Maurício Duarte começou a customizar camisetas com pinturas à mão quando tinha 15 anos e acompanhava sua mãe em feiras de artesanato em Manaus. Indígena do povo Kaixana, o trabalho manual é tradição na família: a mãe esculpia e vendia peças de decoração em madeira; já a avó e a tia – ele cita as duas como suas principais inspirações – tinham como ofício a costura. “Para nós, o artesanato é um saber ancestral, que não pode ser perdido, mas é também uma necessidade de subsistência. Muitas das nossas técnicas são extremamente ancestrais, mas, no dia a dia, você cria o que for preciso para conseguir trabalhar”, conta o estilista.
Nascido em Manaus, o criador passou uma parte da primeira infância em Iranduba, a 40 quilômetros da capital amazonense, numa comunidade formada por indígenas e povos ribeirinhos, antes de se reinstalar com a família em sua cidade natal. Chegou a estudar desenho industrial, mas foi ao ganhar um concurso de vitrinismo do Senai que recebeu uma bolsa para estudar moda na Faculdade Santa Marcelina. Mudou-se para São Paulo e, em 2019, ano de sua formatura, abriu seu primeiro ateliê. “Em Manaus, não se fala muito sobre ser indígena, exceto quando são pessoas que vivem em contexto aldeado. Acabamos achando que nossas vivências são menos válidas por termos saído da aldeia, mas muitas vezes isso não é uma escolha”, conta o estilista. Os povos indígenas ainda sofrem muito preconceito e são alvo de estereótipos negativos, o que acaba inibindo a identificação e a reivindicação de suas origens.
Quatro anos após lançar sua marca, Maurício conquistou outro trunfo na moda: no fim de maio, fez seu desfile de estreia no São Paulo Fashion Week. A entrada no calendário da principal semana de moda do país traz mais visibilidade para o trabalho que o estilista vem desenvolvendo com sua marca, instalada no bairro de Pinheiros, onde confecciona suas peças e recebe seus clientes. Sempre presentes em suas criações, as referências às suas origens ganham destaque na nova coleção por meio do trabalho coma fibra de arumã. Vinda da planta originária da região Norte do país, também é usada na confecção de cestarias dos povos indígenas de diversas regiões do Amazonas.
O caráter artesanal e rústico da fibra de arumã é combinado à alfaiataria majoritariamente em preto e branco, em peças inspiradas no período da belle époque brasileira no Amazonas (1890 – 1920), caracterizado pelo auge do ciclo da borracha.

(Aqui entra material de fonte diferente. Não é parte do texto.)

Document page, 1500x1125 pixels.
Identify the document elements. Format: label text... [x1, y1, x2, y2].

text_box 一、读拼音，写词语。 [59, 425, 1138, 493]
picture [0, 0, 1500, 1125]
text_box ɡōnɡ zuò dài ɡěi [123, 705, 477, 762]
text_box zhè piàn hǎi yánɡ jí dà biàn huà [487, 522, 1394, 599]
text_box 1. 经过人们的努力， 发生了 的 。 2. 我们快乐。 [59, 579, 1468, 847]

Esse momento de prosperidade se restringia aos brancos que ocupavam a região, enquanto os povos indígenas e negros trabalhavam na extração do látex das seringueiras. Por isso, as roupas estruturadas da burguesia da época, como corsets, saias com anáguas e chapéus são reinterpretadas por Maurício a partir da fibra e desfiladas exclusivamente em modelos indígenas e negras, simbolizando a devolução da riqueza que outrora lhes foi tirada.
O trabalho primoroso com uma matéria-prima regional e específica é resultado da parceria com artesãos indígenas de diferentes etnias no interior do Amazonas. Em especial, Janaína Baniwa, Fileto Baré e Carolina, José e Lucinda Curipaco, na comunidade do Areal, em São Gabriel da Cachoeira. Hoje, centenas de famílias amazonenses de mais de 12 etnias indígenas já são impactadas direta ou indiretamente pela marca. “Ver esse trabalho sendo apreciado no São Paulo Fashion Week como luxo pode fazer com que as pessoas tenham outro olhar sobre esse produto e sobre o artesanato. Estamos produzindo alta moda, mas vivemos com muito pouco”, afirma o estilista.
Ao contar sobre o processo, Maurício aponta a dificuldade de acesso ao local e logística de transporte do material, que o encarece. Para chegar a São Gabriel, é necessário um voo de cerca de três horas saindo de Manaus ou uma viagem de barco, que pode durar até três dias. O estilista também mostra, emocionado, vídeos que gravou dos artesãos trançando as fibras, enquanto se apresentam em português e em seus respectivos dialetos indígenas.
Com sua presença no São Paulo Fashion Week, ele espera inspirar outros jovens de origens similares e abrir portas e criar oportunidades para que as próximas gerações não sejam obrigadas a sair de suas cidades e regiões de origem para estudar no Sudeste, como aconteceu com ele. “Sou indígena, mas sou um estilista. Não quero ficar reduzido ao rótulo de estilista indígena ou manauara”, diz. “Sou a continuação dos meus ancestrais, mas não quero viver da mesma forma que eles tiveram que viver, e sofrer o mesmo apagamento que eles sofreram.”